İmam Hafız İbnu’s-Salâh28’da uzunca cevabî bir fetvâsında buna benzer şekilde fetvâ vermiştir. Bu def ve kaval ile birlikte şarkı söylemeyi, bununla beraber raks edip ıslık çalmayı helâl kabul eden, böyle bir işin helâl olmakla birlikte Allah’a yakınlaştırıcı bir amel ve bunun ibadetlerin en faziletlilerinden olduğuna inananların hükmü hakkında yöneltilen bir soruya cevap olmak üzere bu fetvâyı vermiştir.

Merhum İbnu’s-Salâh, -burada uygun düşecek kadarıyla fetvâsını özetlediğimiz cevabında- şunları söylemektedir:

“Bunlar şanı yüce Allah’a iftira etmişlerdir. Onlar bu sözleriyle inkârcı, bâtınîlerin yolundan gitmiş, müslümanların icmâına muhalefet etmişlerdir. Müslümanların icmâına muhalefet eden bir kimse hakkında ise yüce Allah’ın şu tehdidi sözkonusudur: “Kim kendisine doğru yol apaçık belli olduktan sonra peygambere karşı gelir, mü’minlerin yolundan başkasına uyup giderse onu döndüğü o yolda bırakır ve cehenneme atarız. O ne kötü bir dönüş yeridir!” (en-Nisâ, 4/115)29

Bunlardan birisi de İmam Şâtıbî (–Allah’ın rahmeti üzerine olsun-)‘dir.30 O sufîlere müntesip olan, bir araya gelip, tek bir ses halinde yüksek sesle Allah’ı zikreden, sonra da şarkı söyleyip, rakseden bir topluluğa dair kendisine yöneltilen bir soru ile ilgili olarak şu cevabı vermiştir:

“Bütün bunlar Rasûlullah (s.a)’ın yoluna, ashabının ve onlara güzel bir şekilde tabi olanların gittikleri yola muhalif, sonradan uydurulmuş bid’atlerdendir. Allah bununla (bu açıklama ile) kullarından dilediği kimselere fayda ihsan etsin.”

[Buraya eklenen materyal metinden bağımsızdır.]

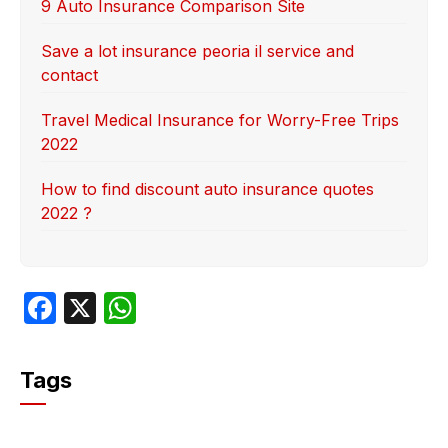
9 Auto Insurance Comparison Site
Save a lot insurance peoria il service and
contact
Travel Medical Insurance for Worry-Free Trips
2022
How to find discount auto insurance quotes
2022 ?
F
X
W
a
h
c
at
Tags
e
s
b
A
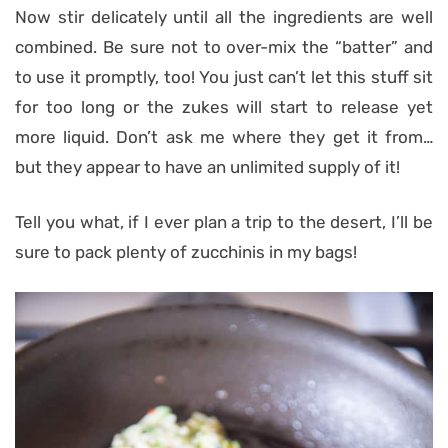
Now stir delicately until all the ingredients are well
combined. Be sure not to over-mix the “batter” and
to use it promptly, too! You just can’t let this stuff sit
for too long or the zukes will start to release yet
more liquid. Don’t ask me where they get it from…
but they appear to have an unlimited supply of it!
Tell you what, if I ever plan a trip to the desert, I’ll be
sure to pack plenty of zucchinis in my bags!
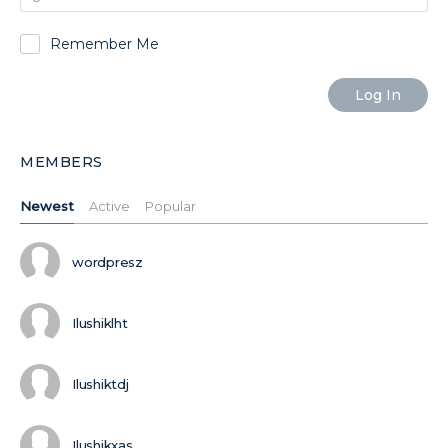
Remember Me
MEMBERS
Newest
Active
Popular
wordpresz
Ilushiklht
Ilushiktdj
Ilushikxas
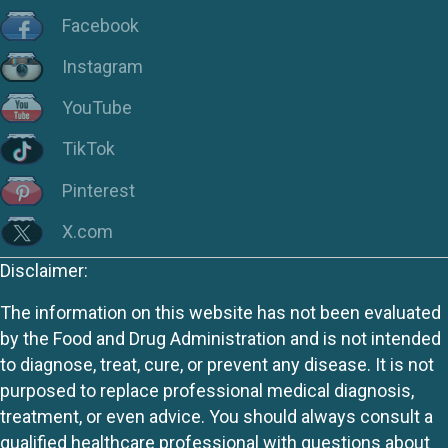
Facebook
Instagram
YouTube
TikTok
Pinterest
X.com
Disclaimer:
The information on this website has not been evaluated
by the Food and Drug Administration and is not intended
to diagnose, treat, cure, or prevent any disease. It is not
purposed to replace professional medical diagnosis,
treatment, or even advice. You should always consult a
qualified healthcare professional with questions about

Daha sonra verdiği bu cevabın bazı şehirlere ulaşması üzerine bu bid’atler ile amel edenlerin başına kıyametin koparıldığını ve bunların tarikatlerinin silinip gitmesinden ve bu yolla ekmek yemelerinin kesileceğinden korktukları için, bunları kendi bid’atleri lehine istismar etmek üzere dönemin bazı alimlerinin fetvâlarına sığındıklarını, Şâtıbî’nin bunların bu fetvâlarına cevap vererek, esasen bu fetvâların aleyhlerine bir delil olduğunu genişçe açıkladığını sözkonusu etmektedir.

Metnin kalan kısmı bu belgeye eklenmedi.